What the other papers say this morning – 30 January 2014
FINANCIAL TIMES
20 years of energy pain for Europe
High gas and electricity prices will continue to plague Europe for at least 20 years, damaging the competitiveness of industries that employ almost 30m people, the world’s leading energy forecaster has warned. In findings likely to inflame claims EU climate change policies are damaging the bloc’s manufacturers, the International Energy Agency said Europe will lose a third of its global market share of energy-intensive exports over the next two decades because energy prices will stay stubbornly higher than those in the US. A number of EU countries have embraced green energy subsidies, shunned nuclear and resisted shale exploration.
Fiat Chrysler breaks with Italy
Fiat Chrysler will list in New York and drop the Fiat name from its new logo as the newly-combined carmaker pushes ahead with a politically sensitive decision to shift away from Italy. The two carmakers will be rechristened under a holding company incorporated in the Netherlands known as Fiat Chrysler Automobiles.

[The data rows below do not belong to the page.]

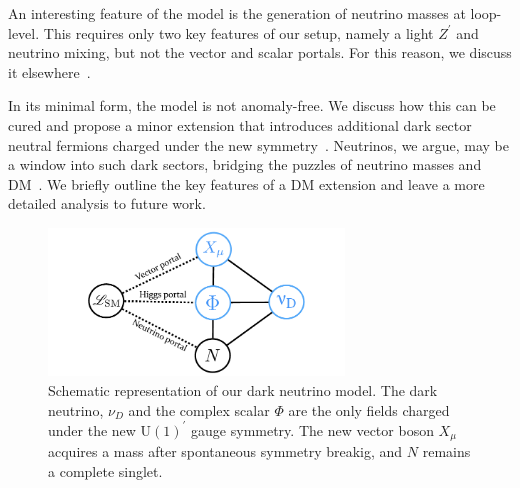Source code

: An interesting feature of the model is the generation of neutrino masses at loop-level. This requires only two key features of our setup, namely a light $Z^\prime$ and neutrino mixing, but not the vector and scalar portals. For this reason, we discuss it elsewhere~\cite{Ballett:2019cqp}.

In its minimal form, the model is not anomaly-free. We discuss how this can be cured and propose a minor extension that introduces additional dark sector neutral fermions charged under the new symmetry~\cite{Boehm:2003hm,*Boehm:2003ha}. Neutrinos, we argue, may be a window into such dark sectors, bridging the puzzles of neutrino masses and DM~\cite{Ma:2006km,Farzan:2009ji,Farzan:2010mr,Arhrib:2015dez,Cherry:2014xra,Escudero:2016tzx,Escudero:2016ksa,Batell:2017cmf,Capozzi:2017auw,Campo:2017nwh,Blennow:2019fhy}. We briefly outline the key features of a DM extension and leave a more detailed analysis to future work.

%
\begin{figure}[t]
\centering\includegraphics[width=0.7\textwidth]{portals.pdf}
\caption[Dark neutrino model diagram.]{Schematic representation of our dark neutrino model. The dark neutrino, $\nu_{D}$ and the complex scalar $\Phi$ are the only fields charged under the new U$(1)^\prime$ gauge symmetry. The new vector boson $X_\mu$ acquires a mass after spontaneous symmetry breakig, and $N$ remains a complete singlet.
\label{fig:Tdiagrams}}
\end{figure}
%



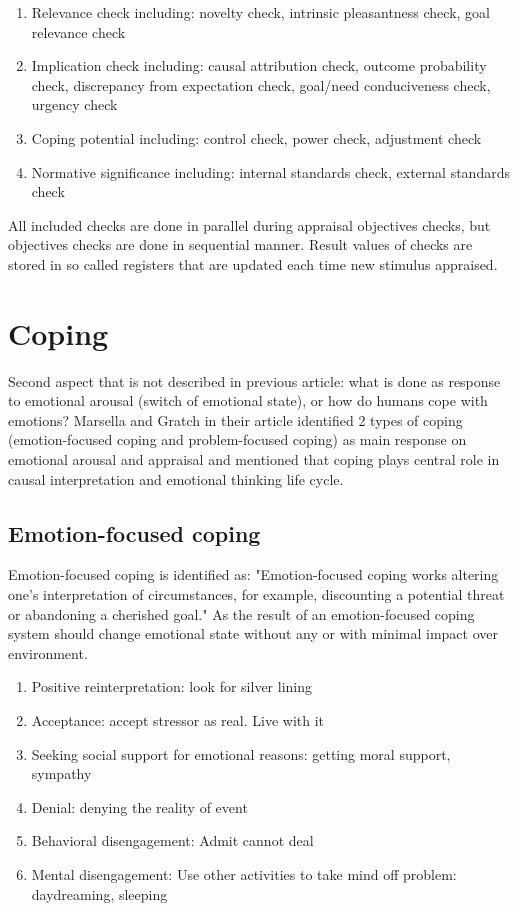 \begin{enumerate}
 \item  Relevance check including: novelty check, intrinsic pleasantness check, goal relevance check
 \item  Implication check including: causal attribution check, outcome probability check, discrepancy from expectation check, goal/need conduciveness check, urgency check
 \item  Coping potential including: control check, power check, adjustment check
 \item  Normative significance including: internal standards check, external standards check
\end{enumerate}

All included checks are done in parallel during appraisal objectives checks, but objectives checks are done in sequential manner.
Result values of checks are stored in so called registers that are updated each time new stimulus appraised.

\section{Coping}

Second aspect that is not described in previous article: what is done as response to emotional arousal (switch of emotional state), or how do humans cope with emotions?
Marsella and Gratch in their article \cite{dont_worry_be_happy} identified 2 types of coping (emotion-focused coping and problem-focused coping) as main response on emotional arousal and appraisal and mentioned that coping plays central role in causal interpretation and emotional thinking life cycle.

\subsection{Emotion-focused coping}

Emotion-focused coping is identified as: "Emotion-focused coping works altering one’s interpretation of circumstances, for example, discounting a potential threat or abandoning a cherished goal." As the result of an emotion-focused coping system should change emotional state without any or with minimal impact over environment.

\begin{enumerate}
 \item  Positive reinterpretation: look for silver lining
 \item  Acceptance: accept stressor as real. Live with it
 \item  Seeking  social  support  for  emotional  reasons: getting moral support, sympathy
 \item  Denial: denying the reality of event
 \item  Behavioral disengagement: Admit cannot deal
 \item  Mental  disengagement:  Use  other  activities  to take mind off problem: daydreaming, sleeping
\end{enumerate}

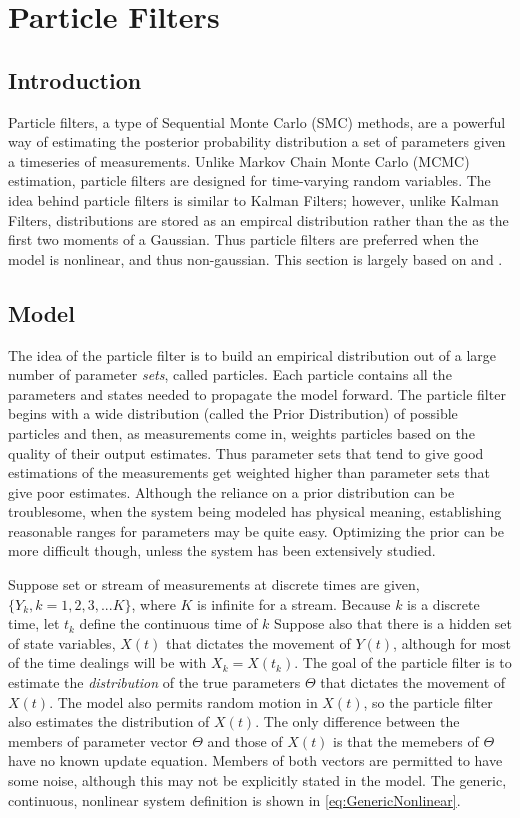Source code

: \chapter{Particle Filters}
\label{sec:Particle Filter}
\section{Introduction}
Particle filters, a type of Sequential Monte Carlo (SMC) methods,
are a powerful way of estimating the posterior probability distribution
a set of parameters given a timeseries of measurements. Unlike Markov 
Chain Monte Carlo (MCMC) estimation, particle filters are designed for 
time-varying random variables. The idea behind particle filters is
similar to Kalman Filters; however, unlike Kalman Filters,
distributions are stored as an empircal distribution rather than the
as the first two moments of a Gaussian. Thus particle filters are 
preferred when the model is nonlinear, and thus non-gaussian. This section
is largely based on \cite{Arulampalam2002a} and \cite{Thrun2005}.

\section{Model}
\label{sec:Particle Filter Model}
The idea of the particle filter is to build an empirical distribution
out of a large number of parameter \emph{sets}, called particles. Each
particle contains all the parameters and states needed to propagate
the model forward.  The particle filter begins with a wide distribution 
(called the Prior Distribution)
of possible particles and then, as measurements come in, weights 
particles based on the quality of their output estimates. Thus parameter sets 
that tend to give good estimations of the measurements get weighted higher
than parameter sets that give poor estimates. Although the reliance on
a prior distribution can be troublesome, when the system being modeled
has physical meaning, establishing reasonable ranges for parameters may be 
quite easy. Optimizing the prior can be more difficult though,
unless the system has been extensively studied.

Suppose set or stream of measurements at discrete times are given, 
$\{Y_k, k = 1, 2, 3, ... K\}$, where $K$ is infinite for a stream. 
Because $k$ is a discrete time, let $t_k$ define the continuous
time of $k$
Suppose also that there is a hidden set of state variables,
$X(t)$ that dictates the movement
of $Y(t)$, although for most of the time dealings will be
with $X_k = X(t_k)$. The goal of the particle filter is to estimate the 
\emph{distribution} of the
true parameters $\Theta$ that dictates the movement of $X(t)$.
The model also permits random motion in $X(t)$, so the 
particle filter also estimates the distribution of $X(t)$.
The only difference between the members of parameter vector
$\Theta$ and those of $X(t)$ is that the memebers of
$\Theta$ have no known update equation. Members of both vectors
are permitted to have some noise, although this
may not be explicitly stated in the model. The generic, continuous, nonlinear
system definition is shown in \autoref{eq:GenericNonlinear}.

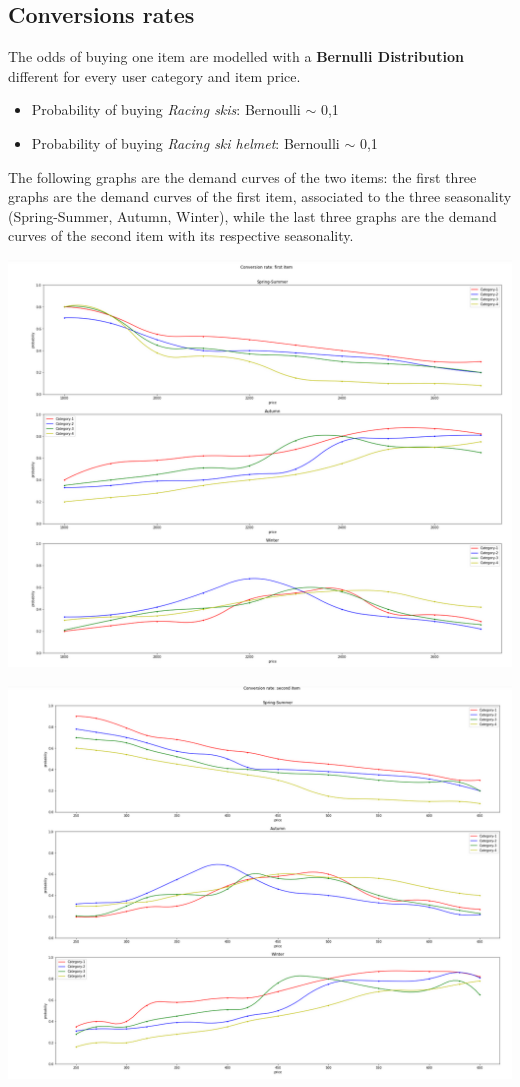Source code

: \subsection*{Conversions rates}
The odds of buying one item are modelled with a \textbf{Bernulli Distribution} different for every user category and item price. 
\begin{itemize}
	\item Probability of buying \textit{Racing skis}: Bernoulli $\sim$ 0,1
	\item Probability of buying \textit{Racing ski helmet}: Bernoulli $\sim$ 0,1
\end{itemize}
The following graphs are the demand curves of the two items: the first three graphs are the demand curves of the first item, associated to the three seasonality (Spring-Summer, Autumn, Winter), while the last three graphs are the demand curves of the second item with its respective seasonality.
\begin{center}
	\includegraphics[scale=0.5]{Images/CR_fstItem}
\end{center}

\begin{center}
	\includegraphics[scale=0.5]{Images/CR_scndItem}
\end{center}

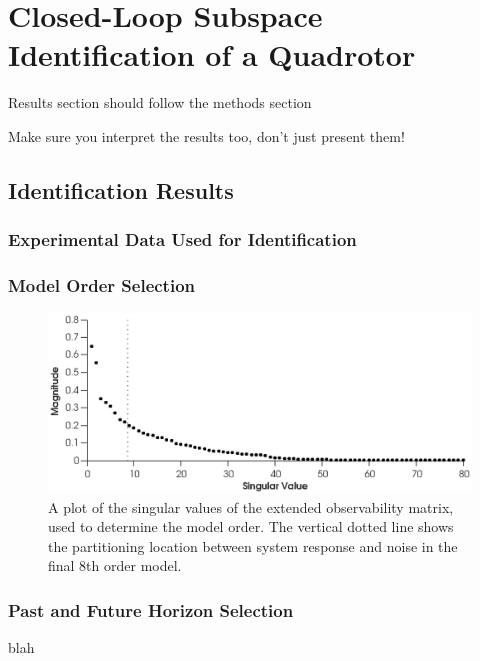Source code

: \chapter{Closed-Loop Subspace Identification of a Quadrotor}\label{results}

Results section should follow the methods section

Make sure you interpret the results too, don't just present them!

\section{Identification Results}



\subsection{Experimental Data Used for Identification}




\subsection{Model Order Selection}
\begin{figure}[htb!]\label{fig:5_singular_values}
	\centering
	\includegraphics{../fig/singular_values_parsim.eps}
	\caption{A plot of the singular values of the extended observability matrix, used to determine the model order. The vertical dotted line shows the partitioning location between system response and noise in the final 8th order model.}
\end{figure}



\subsection{Past and Future Horizon Selection}

blah

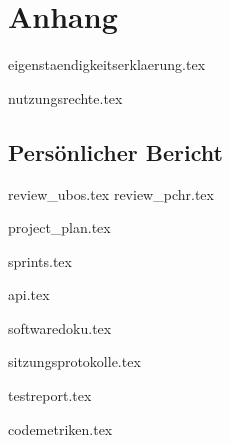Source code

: \part*{Anhang}

\begin{comment}
In den Anhang gehört: Formulare (z.B. Eigenständigkeitserklärung, Nutzungsrechte, ...), Persönliche Reflektion, Projektplanung inkl. Risiko-Listen (Dokumentation der Versionen nach jeder Iteration), Zeitabrechnung nach sinnvollen Kategorien, Sitzungsprotokolle - das sind alles HSR-internen, nicht publizierte Dokumentationselemente (Abgabe nur für die Bewertung und Archivierung, in einer PDF-Datei)
\end{comment}

{eigenstaendigkeitserklaerung.tex}

{nutzungsrechte.tex}

\chapter{Persönlicher Bericht}
{review_ubos.tex}
{review_pchr.tex}

{project_plan.tex}

{sprints.tex}

{api.tex}

{softwaredoku.tex}

{sitzungsprotokolle.tex}

{testreport.tex}

{codemetriken.tex}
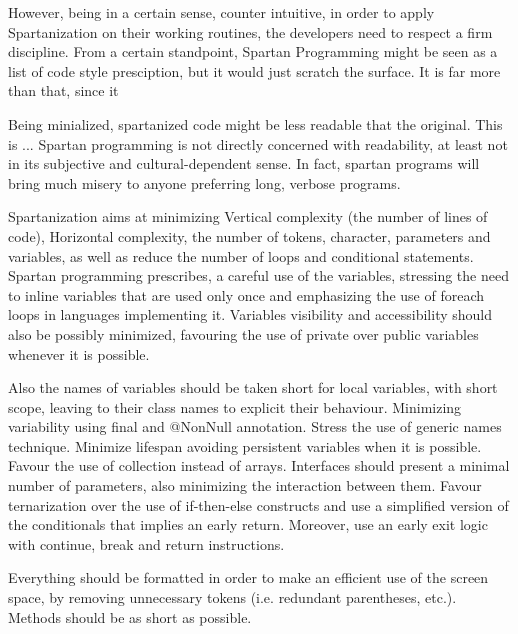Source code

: However, being in a certain sense, counter intuitive, in order to apply
Spartanization on their working routines, the developers need to respect a firm
discipline.  From a certain standpoint, Spartan Programming might be seen as a
list of code style presciption, but it would just scratch the surface.  It is
far more than that, since it 

Being minialized, spartanized code might be less readable that the original.
This is ...  Spartan programming is not directly concerned with readability, at
least not in its subjective and cultural-dependent sense. In fact, spartan
programs will bring much misery to anyone preferring long, verbose programs.

Spartanization aims at minimizing Vertical complexity (the number of lines of code), 
Horizontal complexity, the number of tokens, character, parameters and variables, 
as well as reduce the number of loops and conditional statements.
Spartan programming prescribes, a careful use of the variables, stressing the need 
to inline variables that are used only once and emphasizing the use of foreach loops 
in languages implementing it. Variables visibility and accessibility should also be 
possibly minimized, favouring the use of private over public variables whenever it 
is possible. 

Also the names of variables should be taken short for local variables, with short scope, 
leaving to their class names to explicit their behaviour. Minimizing variability using 
final and @NonNull annotation. Stress the use of generic names technique. Minimize lifespan 
avoiding persistent variables when it is possible. Favour the use of collection instead 
of arrays. Interfaces should present a minimal number of parameters, also minimizing 
the interaction between them. Favour ternarization over the use of if-then-else constructs 
and use a simplified version of the conditionals that implies an early return. Moreover, 
use an early exit logic with continue, break and return instructions. 

Everything should be formatted in order to make an efficient use of the screen space, 
by removing unnecessary tokens (i.e. redundant parentheses, etc.). 
Methods should be as short as possible. 

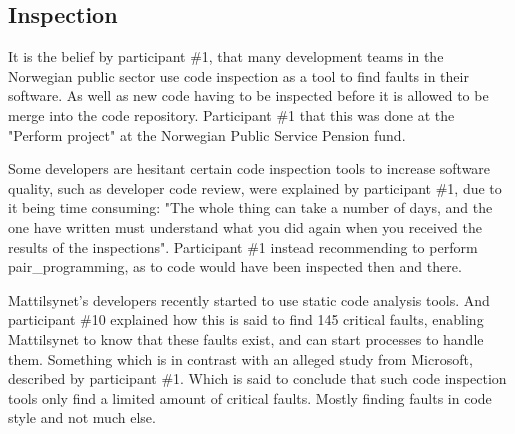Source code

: \subsection{Inspection}
It is the belief by participant \#1, that many development teams in the Norwegian public sector use code inspection as a tool to find faults in their software. As well as new code having to be inspected before it is allowed to be merge into the code repository. Participant \#1 that this was done at the "Perform project" at the Norwegian Public Service Pension fund.



Some developers are hesitant certain code inspection tools to increase software quality, such as developer code review, were explained by participant \#1, due to it being time consuming: "The whole thing can take a number of days, and the one have written must understand what you did again when you received the results of the inspections". Participant \#1 instead recommending to perform \gls{pair_programming}, as to code would have been inspected then and there.


Mattilsynet's developers recently started to use static code analysis tools. And participant \#10 explained how this is said to find 145 critical faults, enabling Mattilsynet to know that these faults exist, and can start processes to handle them. Something which is in contrast with an alleged study from Microsoft, described by participant \#1. Which is said to conclude that such code inspection tools only find a limited amount of critical faults. Mostly finding faults in code style and not much else.


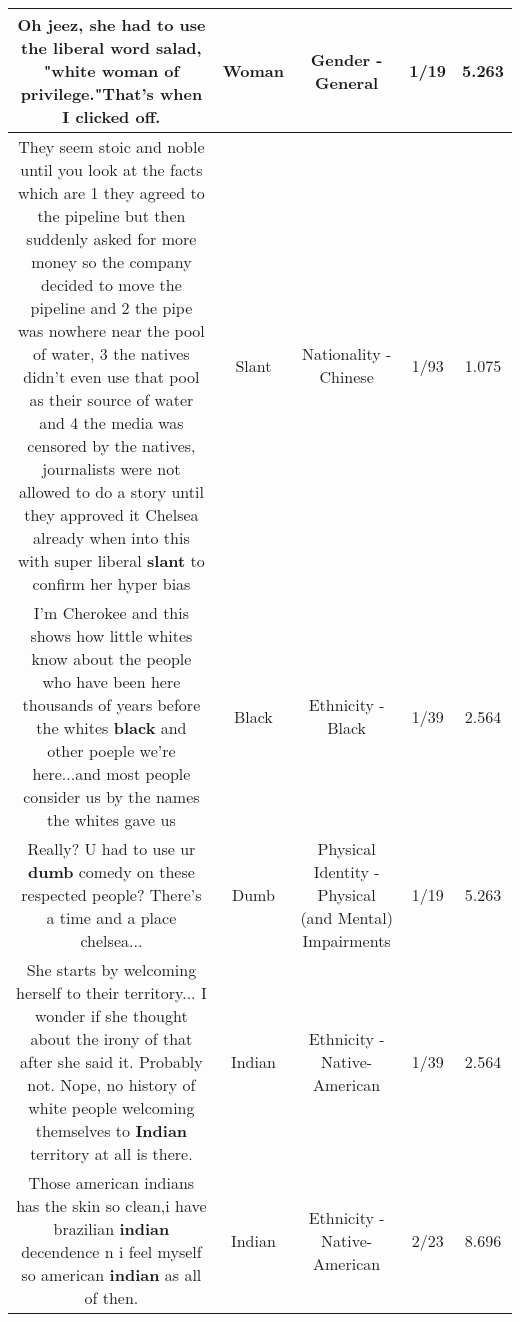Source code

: \documentclass[11pt]{article}
\newlength\mylength
\begin{document}
\begin{center}
\begin{longtable}{|C{.65\mylength}|C{.30\mylength}|C{.12\mylength}|C{.12\mylength}|C{.12\mylength}|}
  \small Oh jeez, she had to use the liberal word salad, "white \textbf{woman} of privilege."That's when I clicked off.\normalsize   & Woman & Gender - General & 1/19 & 5.263 \\  \hline
  \small They seem stoic and noble until you look at the facts which are 1 they agreed to the pipeline but then suddenly asked for more money so the company decided to move the pipeline and 2 the pipe was nowhere near the pool of water, 3 the natives didn't even use that pool as their source of water and 4 the media was censored by the natives, journalists were not allowed to do a story until they approved it Chelsea already when into this with super liberal \textbf{slant} to confirm her hyper bias\normalsize   & Slant & Nationality - Chinese & 1/93 & 1.075 \\  \hline
  \small I'm Cherokee and this shows how little whites know about the people who have been here thousands of years before the whites \textbf{black} and other poeple we're here...and most people consider us by the names the whites gave us\normalsize   & Black & Ethnicity - Black & 1/39 & 2.564 \\  \hline
  \small Really? U had to use ur \textbf{dumb} comedy on these respected people? There's a time and a place chelsea...\normalsize   & Dumb & Physical Identity - Physical (and Mental) Impairments & 1/19 & 5.263 \\  \hline
  \small She starts by welcoming herself to their territory... I wonder if she thought about the irony of that after she said it. Probably not. Nope, no history of white people welcoming themselves to \textbf{Indian} territory at all is there.\normalsize   & Indian & Ethnicity - Native-American & 1/39 & 2.564 \\  \hline
  \small Those american indians has the skin so clean,i have brazilian \textbf{indian} decendence n i feel myself so american \textbf{indian} as all of then.\normalsize   & Indian & Ethnicity - Native-American & 2/23 & 8.696 \\  \hline

\end{longtable}
\end{center}
\end{document}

Boss-napped French managers out
Disgruntled workers at a regional French media group kidnapped two senior managers on Tuesday in the latest sign of a return of the “boss-napping” phenomenon that plagued the country following the financial crisis. Workers at the Centre France/La Montagne media group released the chief executive and the human resources head after holding them for 18 hours.
THE TIMES
Overseas money flows to Germany
Foreign investment flowing into Germany soared by almost 400 per cent last year as Europe’s largest economy made a dramatic recovery from a poor 2012, figures from the United Nations show. Germany returned to the top 20 nations for attracting inward investment.
Whitehall to close on Microsoft Office
Microsoft is set to lose British government contracts worth tens of millions of pounds after ministers announced plans to drop expensive software in favour of free or cheaper rivals, such as Google’s Docs system. Official figures suggest that the public sector has spent £200 million on Microsoft’s Office in the past 3 years
The Daily Telegraph
Untaxed work a quarter of Spain GDP
Untaxed transactions in Spain have surged to equal nearly a quarter of the country’s output as unemployed workers scrape a living in the black economy.The cash economy has flourished since 2008, when the collapse of a building boom hurled Spain into a double recession, a report by Treasury experts and academics said.
Taxman claws back child benefit
Some parents who repay last year’s child benefit by the 31 January deadline are being automatically entered into a process that deducts money owed for this year in the remaining two months of this tax year – for instance £2,449 for a three-child family.
THE WALL STREET JOURNAL
Maersk to ship flowers for growth
A unit of Maersk is developing huge, refrigerated boxes for ships in hopes of tapping the $14bn (£8.46bn) market in transporting cut flowers. Maersk Container Industry will outfit refrigerated cargo containers with a system that eliminates mold, fungi and bacteria.
Natural gas soars to four year high
Natural gas prices rocketed more than 10% on concerns that sustained frigid weather would lead to robust demand for the heating fuel. Natural gas for February delivery jumped to $5.557 (£3.35) per million thermal units on the New York Mercantile Exchange, the highest closing price since Jan. 25, 2010.